─── RECORDS SHOWN

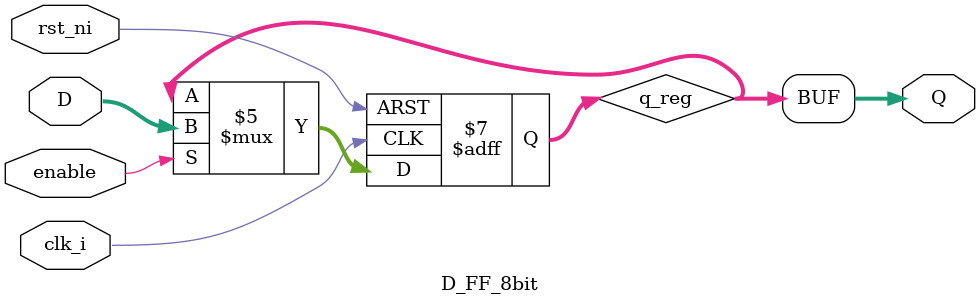
<source format=sv>
module D_FF_8bit					// used only for APB UART
(	
	// INPUT LOGIC CONFIGURATION
	
	//------------------CPU INPUT------------------------//
	input  logic        		   rst_ni,
	//---------------------------------------------------//
	//--------------BAUD RATE GEN INPUT------------------//
	input  logic       		   clk_i,
	//------------------TX FSM INPUT---------------------//
	input  logic        		   enable, 	
	//---------------------------------------------------//
	//-----------------TX FIFO INPUT---------------------//
	input  logic 	[ 7 : 0] 	D,
	//---------------------------------------------------//
	
	//OUTPUT LOGIC ASSIGNMENT
	
	//------------------UART RETURN----------------------//
	output reg 		[ 7 : 0] 	Q
	//---------------------------------------------------//
);

	logic 			[ 7 : 0] 	q_reg;                 // Register to hold the output data
	
	always_ff @(posedge clk_i or negedge rst_ni) begin
		if(!rst_ni) begin
			q_reg  <= 8'b0;
		end
		else begin
			if (!enable) begin		   // if the running process is on transfer
				q_reg  <= q_reg;
			end	
			else							// if the TX FSM send back to enable continue index ptr for write to UART Slave
				q_reg  <= D;
		end
	end
	
	assign Q = q_reg;
	
endmodule

</source>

──────

◆ WORK INSTRUCTION: Could you write out the records again exactly, without any of their pictures?

◆ EXERCISE OUTPUT:
<source format=sv>
module D_FF_8bit					// used only for APB UART
(	
	// INPUT LOGIC CONFIGURATION
	
	//------------------CPU INPUT------------------------//
	input  logic        		   rst_ni,
	//---------------------------------------------------//
	//--------------BAUD RATE GEN INPUT------------------//
	input  logic       		   clk_i,
	//------------------TX FSM INPUT---------------------//
	input  logic        		   enable, 	
	//---------------------------------------------------//
	//-----------------TX FIFO INPUT---------------------//
	input  logic 	[ 7 : 0] 	D,
	//---------------------------------------------------//
	
	//OUTPUT LOGIC ASSIGNMENT
	
	//------------------UART RETURN----------------------//
	output reg 		[ 7 : 0] 	Q
	//---------------------------------------------------//
);

	logic 			[ 7 : 0] 	q_reg;                 // Register to hold the output data
	
	always_ff @(posedge clk_i or negedge rst_ni) begin
		if(!rst_ni) begin
			q_reg  <= 8'b0;
		end
		else begin
			if (!enable) begin		   // if the running process is on transfer
				q_reg  <= q_reg;
			end	
			else							// if the TX FSM send back to enable continue index ptr for write to UART Slave
				q_reg  <= D;
		end
	end
	
	assign Q = q_reg;
	
endmodule

</source>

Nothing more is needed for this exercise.